I hope I've correct understood what you meant with "reshuffling"... Because in this sense you cannot really talk about "reshuffling" using any hash-function. Hashes are not a bit-mixers. Hash-function acts as a "sieve" here, so you will get not the "original bits" in another order, but mathematically modified bit-sequence, possibly with loss of "original bits" (if one may so express it) by overflow. The larger the input buffer the more "losses" you'll get.
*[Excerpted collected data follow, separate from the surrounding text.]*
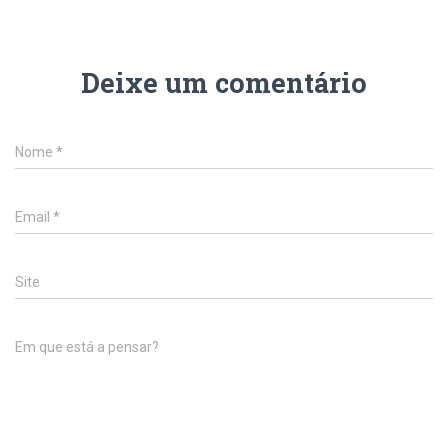
Deixe um comentário
Nome
*
Email
*
Site
Em que está a pensar?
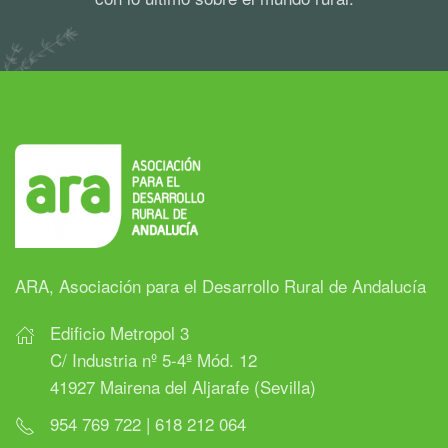
ARA, Asociación para el Desarrollo Rural de Andalucía
Edificio Metropol 3
C/ Industria nº 5-4ª Mód. 12
41927 Mairena del Aljarafe (Sevilla)
954 769 722 | 618 212 064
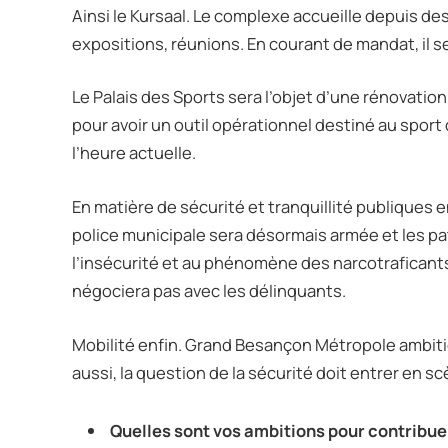
Ainsi le Kursaal. Le complexe accueille depuis d
expositions, réunions. En courant de mandat, il s
Le Palais des Sports sera l’objet d’une rénovati
pour avoir un outil opérationnel destiné au spor
l’heure actuelle.
En matière de sécurité et tranquillité publiques e
police municipale sera désormais armée et les pa
l’insécurité et au phénomène des narcotraficant
négociera pas avec les délinquants.
Mobilité enfin. Grand Besançon Métropole ambiti
aussi, la question de la sécurité doit entrer en s
Quelles sont vos ambitions pour contribuer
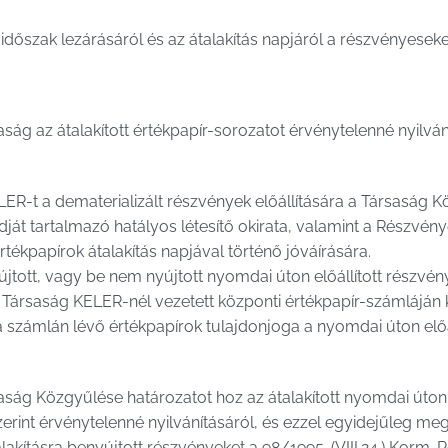
időszak lezárásáról és az átalakítás napjáról a részvényeseket
aság az átalakított értékpapír-sorozatot érvénytelenné nyilvání
LER-t a dematerializált részvények előállítására a Társaság 
ódját tartalmazó hatályos létesítő okirata, valamint a Részvény
tékpapírok átalakítás napjával történő jóváírására.
tott, vagy be nem nyújtott nyomdai úton előállított részvén
 Társaság KELER-nél vezetett központi értékpapír-számláján 
 a számlán lévő értékpapírok tulajdonjoga a nyomdai úton előál
saság Közgyűlése határozatot hoz az átalakított nyomdai úton e
erint érvénytelenné nyilvánításáról, és ezzel egyidejűleg me
akításra benyújtott részvényeket a 98/1995. (VIII.24.) Korm. R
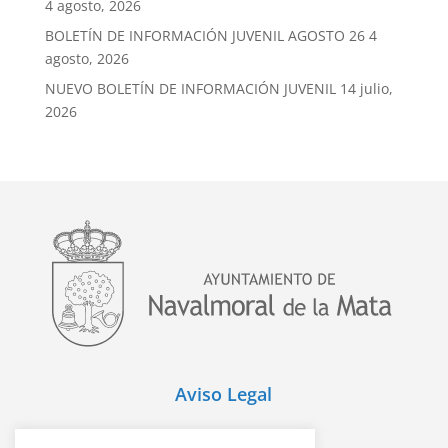
4 agosto, 2026
BOLETÍN DE INFORMACIÓN JUVENIL AGOSTO 26
4
agosto, 2026
NUEVO BOLETÍN DE INFORMACIÓN JUVENIL
14 julio,
2026
Aviso Legal
Política de Cookies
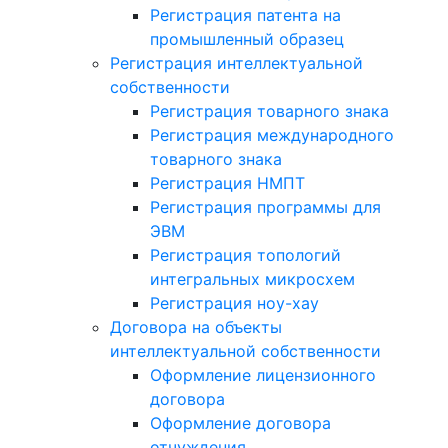
Регистрация патента на
промышленный образец
Регистрация интеллектуальной
собственности
Регистрация товарного знака
Регистрация международного
товарного знака
Регистрация НМПТ
Регистрация программы для
ЭВМ
Регистрация топологий
интегральных микросхем
Регистрация ноу-хау
Договора на объекты
интеллектуальной собственности
Оформление лицензионного
договора
Оформление договора
отчуждения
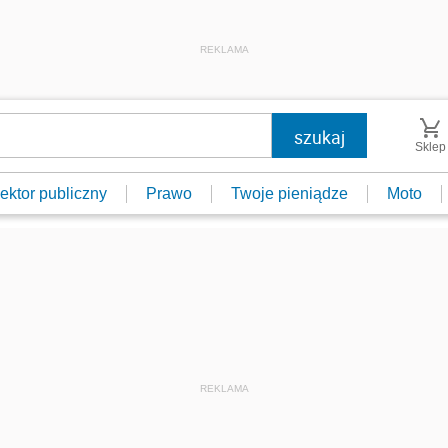
REKLAMA
Sklep
ektor publiczny
Prawo
Twoje pieniądze
Moto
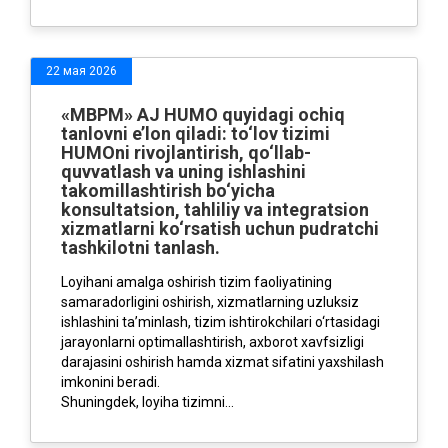
22 мая 2026
«MBPM» AJ HUMO quyidagi ochiq
tanlovni e’lon qiladi: to‘lov tizimi
HUMOni rivojlantirish, qo‘llab-
quvvatlash va uning ishlashini
takomillashtirish bo‘yicha
konsultatsion, tahliliy va integratsion
xizmatlarni ko‘rsatish uchun pudratchi
tashkilotni tanlash.
Loyihani amalga oshirish tizim faoliyatining
samaradorligini oshirish, xizmatlarning uzluksiz
ishlashini ta’minlash, tizim ishtirokchilari o‘rtasidagi
jarayonlarni optimallashtirish, axborot xavfsizligi
darajasini oshirish hamda xizmat sifatini yaxshilash
imkonini beradi.
Shuningdek, loyiha tizimni...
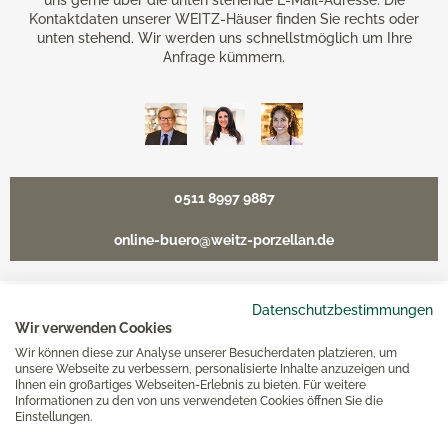
uns gerne über die unten stehende E-Mail-Adresse. Die
Kontaktdaten unserer WEITZ-Häuser finden Sie rechts oder
unten stehend. Wir werden uns schnellstmöglich um Ihre
Anfrage kümmern.
0511 8997 9887
online-buero@weitz-porzellan.de
Datenschutzbestimmungen
Wir verwenden Cookies
Unsere Häuser
Wir können diese zur Analyse unserer Besucherdaten platzieren, um
unsere Webseite zu verbessern, personalisierte Inhalte anzuzeigen und
Ihnen ein großartiges Webseiten-Erlebnis zu bieten. Für weitere
Hannover
Informationen zu den von uns verwendeten Cookies öffnen Sie die
Einstellungen.
Hamburg am Neuen Wall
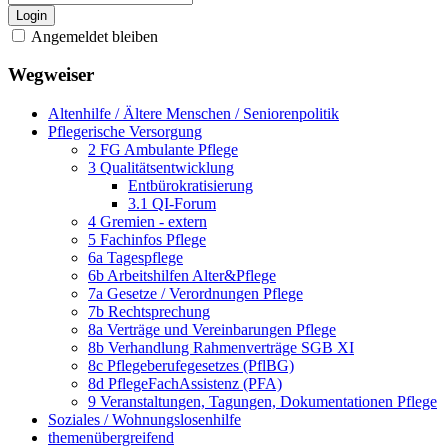
Login
Angemeldet bleiben
Wegweiser
Altenhilfe / Ältere Menschen / Seniorenpolitik
Pflegerische Versorgung
2 FG Ambulante Pflege
3 Qualitätsentwicklung
Entbürokratisierung
3.1 QI-Forum
4 Gremien - extern
5 Fachinfos Pflege
6a Tagespflege
6b Arbeitshilfen Alter&Pflege
7a Gesetze / Verordnungen Pflege
7b Rechtsprechung
8a Verträge und Vereinbarungen Pflege
8b Verhandlung Rahmenverträge SGB XI
8c Pflegeberufegesetzes (PflBG)
8d PflegeFachAssistenz (PFA)
9 Veranstaltungen, Tagungen, Dokumentationen Pflege
Soziales / Wohnungslosenhilfe
themenübergreifend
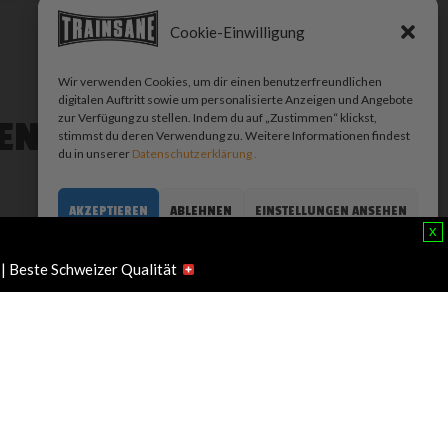
Cookie-Einwilligung
Wir verwenden Cookies, um dir einen benutzerfreundlichen
digitalen Auftritt sowie um personalisierte Anzeigen und Angebote
zur Verfügung zu stellen. Indem du auf „Zustimmen“ klickst,
EN …
stimmst du deren Verwendung zu. Weitere Informationen findest
du in unserer
Datenschutzerklärung .
AKZEPTIEREN
ABLEHNEN
EINSTELLUNGEN ANSEHEN
-54%
x
Cookie-Richtlinie
Datenschutz
Impressum
 | Beste Schweizer Qualität
Get Started Combo FOR HIM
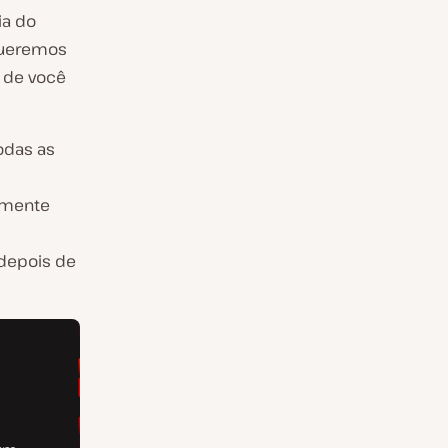
ia do
queremos
 de você
odas as
lmente
depois de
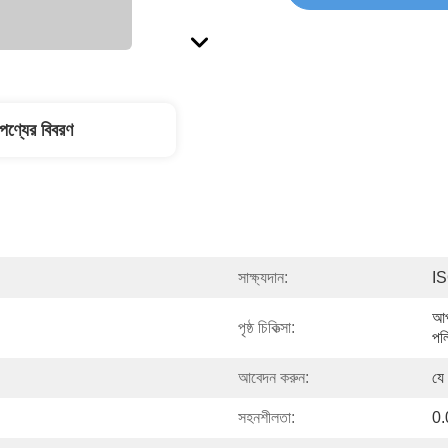
পণ্যের বিবরণ
সাক্ষ্যদান:
I
আপ
পৃষ্ঠ চিকিত্সা:
পল
আবেদন করুন:
যে
সহনশীলতা:
0.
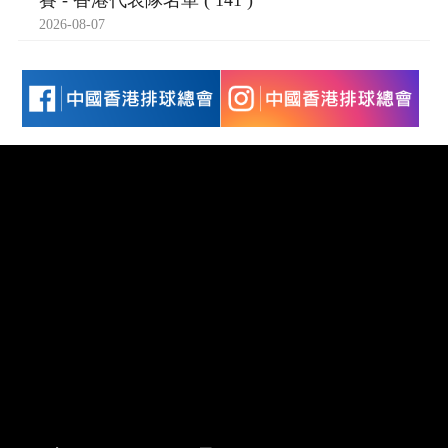
賽 - 香港代表隊名單 ( 141 )
2026-08-07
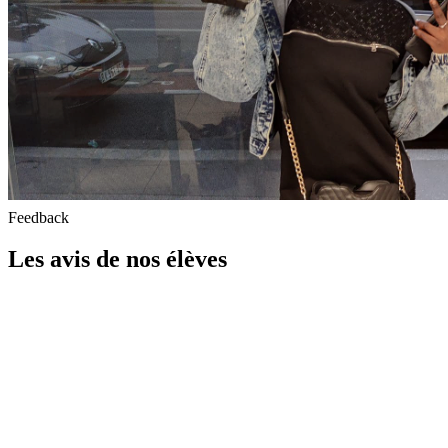
Feedback
Les avis de nos élèves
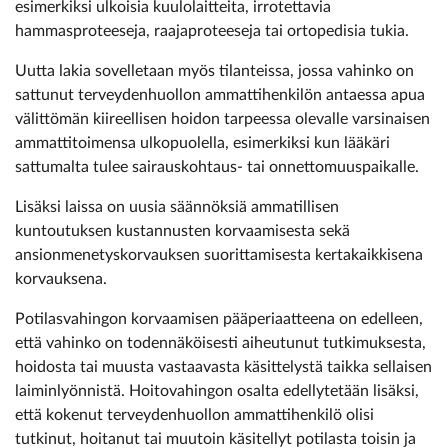
esimerkiksi ulkoisia kuulolaitteita, irrotettavia
hammasproteeseja, raajaproteeseja tai ortopedisia tukia.
Uutta lakia sovelletaan myös tilanteissa, jossa vahinko on
sattunut terveydenhuollon ammattihenkilön antaessa apua
välittömän kiireellisen hoidon tarpeessa olevalle varsinaisen
ammattitoimensa ulkopuolella, esimerkiksi kun lääkäri
sattumalta tulee sairauskohtaus- tai onnettomuuspaikalle.
Lisäksi laissa on uusia säännöksiä ammatillisen
kuntoutuksen kustannusten korvaamisesta sekä
ansionmenetyskorvauksen suorittamisesta kertakaikkisena
korvauksena.
Potilasvahingon korvaamisen pääperiaatteena on edelleen,
että vahinko on todennäköisesti aiheutunut tutkimuksesta,
hoidosta tai muusta vastaavasta käsittelystä taikka sellaisen
laiminlyönnistä. Hoitovahingon osalta edellytetään lisäksi,
että kokenut terveydenhuollon ammattihenkilö olisi
tutkinut, hoitanut tai muutoin käsitellyt potilasta toisin ja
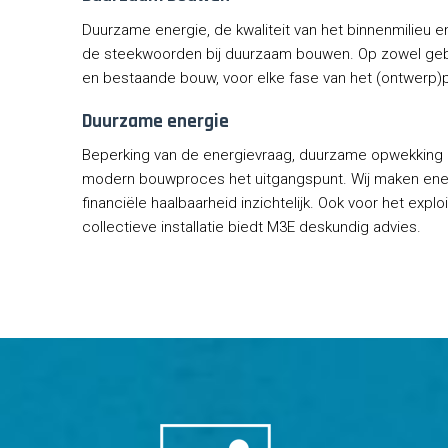
Duurzame energie, de kwaliteit van het binnenmilieu en 
de steekwoorden bij duurzaam bouwen. Op zowel geb
en bestaande bouw, voor elke fase van het (ontwerp)p
Duurzame energie
Beperking van de energievraag, duurzame opwekking e
modern bouwproces het uitgangspunt. Wij maken ene
financiële haalbaarheid inzichtelijk. Ook voor het ex
collectieve installatie biedt M3E deskundig advies.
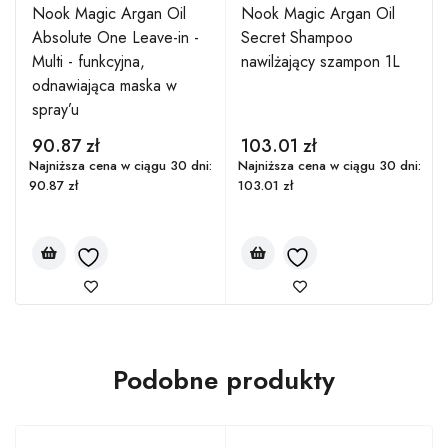
Nook Magic Argan Oil
Nook Magic Argan Oil
Absolute One Leave-in -
Secret Shampoo
Multi - funkcyjna,
nawilżający szampon 1L
odnawiająca maska w
spray’u
90.87
zł
103.01
zł
:
Najniższa cena w ciągu 30 dni:
Najniższa cena w ciągu 30 dni:
90.87
zł
103.01
zł
Podobne produkty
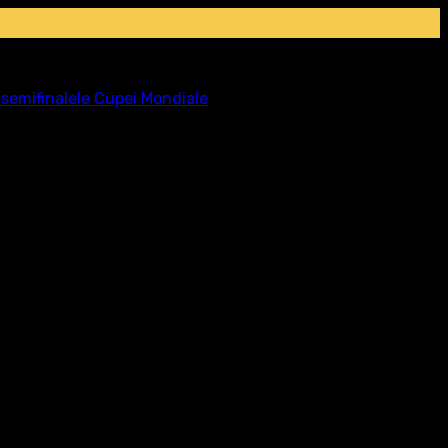
n semifinalele Cupei Mondiale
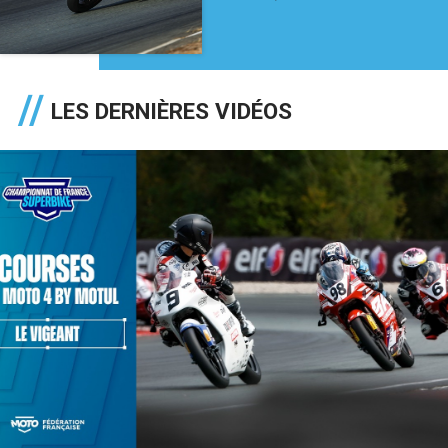
LES DERNIÈRES VIDÉOS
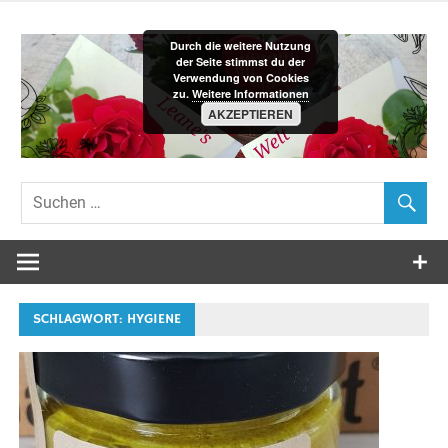
Zum
Inhalt
Durch die weitere Nutzung
springen
der Seite stimmst du der
Verwendung von Cookies
zu.
Weitere Informationen
AKZEPTIEREN
Leane´s-
Welt
SCHLAGWORT:
HYGIENE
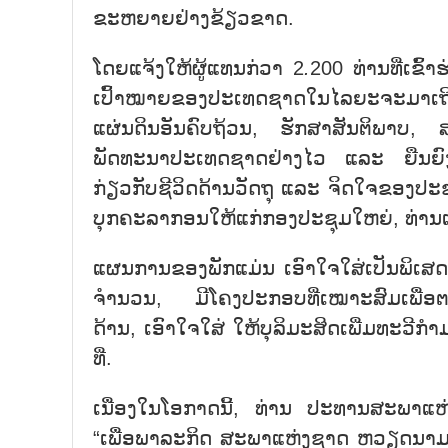
ຂະຫຍາຍຢ່າງຂ້ຽວຂາດ.
ໂດຍແຈ້ງໃຫ້ຜູ້ແທນກ່ວາ 2
.
200 ທ່ານທີ່ເຂົ
ເປົ້າໝາຍຂອງປະເທດຊາດໃນໄລຍະຈະມາເຖິງ
ແຜ່ນດິນອັນຄົບຖ້ວນ, ຮັກສາສັນຕິພາບ
ພັດທະນາປະເທດຊາດຢ່າງໄວ ແລະ ຍືນຍົງ, 
ກ່ຽວກັບຊີວິດດ້ານວັດຖຸ ແລະ ຈິດໃຈຂອງປະຊາ
ບຸກຄະລາກອນໃຫ້ແກ່ກອງປະຊຸມໃຫຍ່, ທ່ານ
ແຜນການຂອງພັກແມ່ນ ເອົາໃຈໃສ່ເປັນພິເສດ
ຈຳນວນ, ມີໂຄງປະກອບທີ່ເໝາະສົມເພື່
ດ້ານ, ເອົາໃຈໃສ່ ໃຫ້ບຸລິມະສິດເພີ່ມທະວີກ
ທີ່.
ເນື່ອງໃນໂອກາດນີ້, ທ່ານ
ປະທານສະພາແຫ່ງ
“ເພື່ອພາລະກິດ ສະພາແຫ່ງຊາດ ຫວຽດນາມ” 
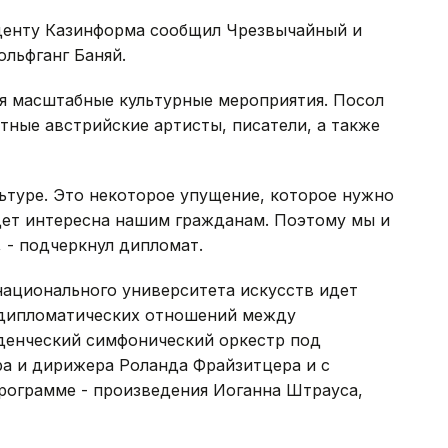
денту Казинформа сообщил Чрезвычайный и
льфганг Баняй.
ся масштабные культурные мероприятия. Посол
тные австрийские артисты, писатели, а также
льтуре. Это некоторое упущение, которое нужно
дет интересна нашим гражданам. Поэтому мы и
 - подчеркнул дипломат.
 национального университета искусств идет
я дипломатических отношений между
уденческий симфонический оркестр под
а и дирижера Роланда Фрайзитцера и с
рограмме - произведения Иоганна Штрауса,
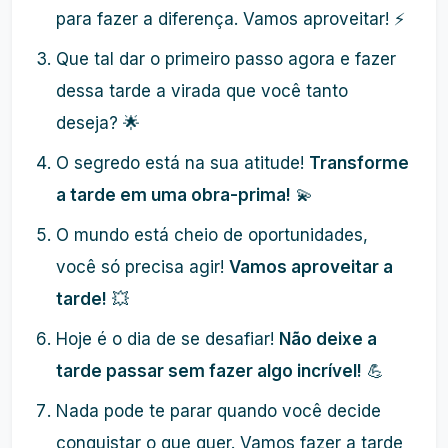
para fazer a diferença. Vamos aproveitar! ⚡
Que tal dar o primeiro passo agora e fazer
dessa tarde a virada que você tanto
deseja? 🌟
O segredo está na sua atitude!
Transforme
a tarde em uma obra-prima!
💫
O mundo está cheio de oportunidades,
você só precisa agir!
Vamos aproveitar a
tarde!
💥
Hoje é o dia de se desafiar!
Não deixe a
tarde passar sem fazer algo incrível!
💪
Nada pode te parar quando você decide
conquistar o que quer. Vamos fazer a tarde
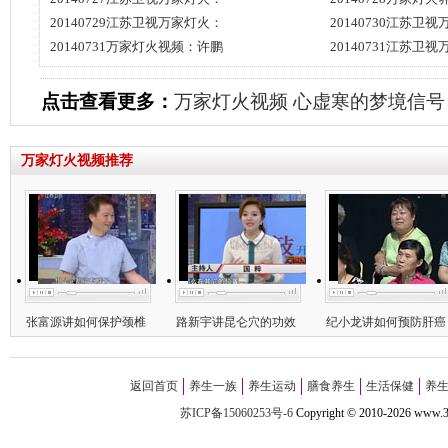
20140729江苏卫视万家灯火：
20140730江苏卫
20140731万家灯火视频：许鹏
20140731江苏卫
点击查看更多：
万家灯火视频
心虚寒的梦境信号
万家灯火视频推荐
张富源讲如何保护颈椎
路新宇讲昆仑穴的功效
纪小龙讲如何预防肝癌
返回首页
养生一族
养生运动
膳食养生
生活保健
养
苏ICP备15060253号-6
Copyright
©
2010-
2026 w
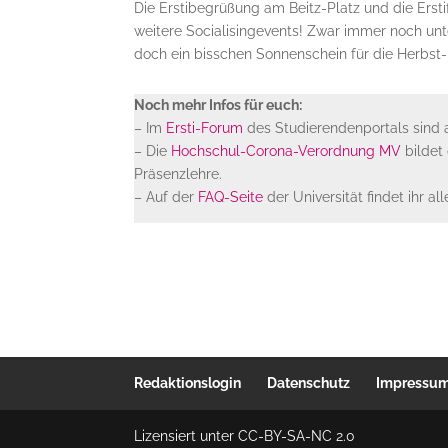
Die Erstibegrüßung am Beitz-Platz und die Erst
weitere Socialisingevents! Zwar immer noch un
doch ein bisschen Sonnenschein für die Herbst-
Noch mehr Infos für euch:
– Im
Ersti-Forum
des Studierendenportals sind 
– Die
Hochschul-Corona-Verordnung MV
bildet 
Präsenzlehre.
– Auf der
FAQ-Seite
der Universität findet ihr a
Redaktionslogin
Datenschutz
Impressu
Lizensiert unter CC-BY-SA-NC 2.0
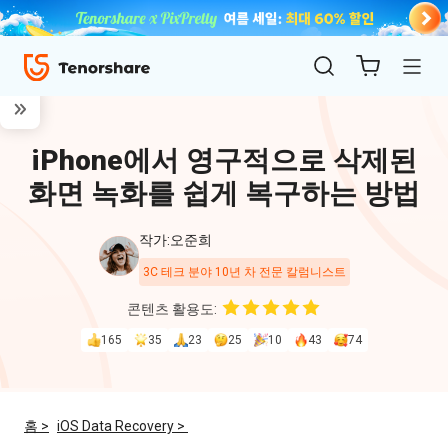
iPhone에서 영구적으로 삭제된
화면 녹화를 쉽게 복구하는 방법
작가:오준희
3C 테크 분야 10년 차 전문 칼럼니스트
ReiBoot
콘텐츠 활용도:
for iOS
165
35
23
25
10
43
74
4uKey
for
홈 >
iOS Data Recovery >
iOS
But also if you'll apply the hash to the 128 bits, so some bits can "lose" also using MM3-128.
I'll try to explain it. You take 2 random 128-bits numbers - e. g. 63ed631fdfe5855fabc64a6d6c6748e7 and eda7071403f55e0be10dfd5e24c04307. Now we will create 5 MM3-128 for each number with seeds (1..5). Additionally I'll calculate a count of bit "1" within it (in result table I called it as "b1c").
| original | b1c | seed | mm3-128 | b1c |
|---|---|---|---|---|
63ed631fdfe5855fabc64a6d6c6748e7 |
74 | 1 | 6fb0f82a0c050df9a6053986b34a33a4 |
58 |
eda7071403f55e0be10dfd5e24c04307 |
61 | 1 | affa97ed98e2b714f193fafef32eae49 |
78 |
63ed631fdfe5855fabc64a6d6c6748e7 |
74 | 2 | 2fd05078c0beb3bde9cf4666d13e1c1b |
67 |
eda7071403f55e0be10dfd5e24c04307 |
61 | 2 | eebe048044f2d8a90c8d603b48fb568f |
60 |
63ed631fdfe5855fabc64a6d6c6748e7 |
74 | 3 | 1d186ab0dde5f4e87effd6b8fc0bb0d0 |
71 |
eda7071403f55e0be10dfd5e24c04307 |
61 | 3 | 3e5419a2f6d54e1520be34e63fadb952 |
66 |
63ed631fdfe5855fabc64a6d6c6748e7 |
74 | 4 | b9b33044562c4d557cadf1074717eb48 |
63 |
eda7071403f55e0be10dfd5e24c04307 |
61 | 4 | 9a860de7d9bcee2261847ccc680c298c |
59 |
63ed631fdfe5855fabc64a6d6c6748e7 |
74 | 5 | d41eba3fccec53104b23cde8b5d05082 |
61 |
eda7071403f55e0be10dfd5e24c04307 |
61 | 5 | ae617e19f31c97493da5a1c44c6ad84d |
64 |
So as you see the first MM3 with seed 1 has "lost" 16 (58-74) bits for the first number and has "won" 17 (78-61) bits for the second number. And you see always different values by the seeds (one time grew / another fallen). This occurs, because the 128-bits buffer used for result "overflows" differently using different seeds after applying mathematically calculation.
Possibly you need just a bits-mixer for the perfect reshuffling?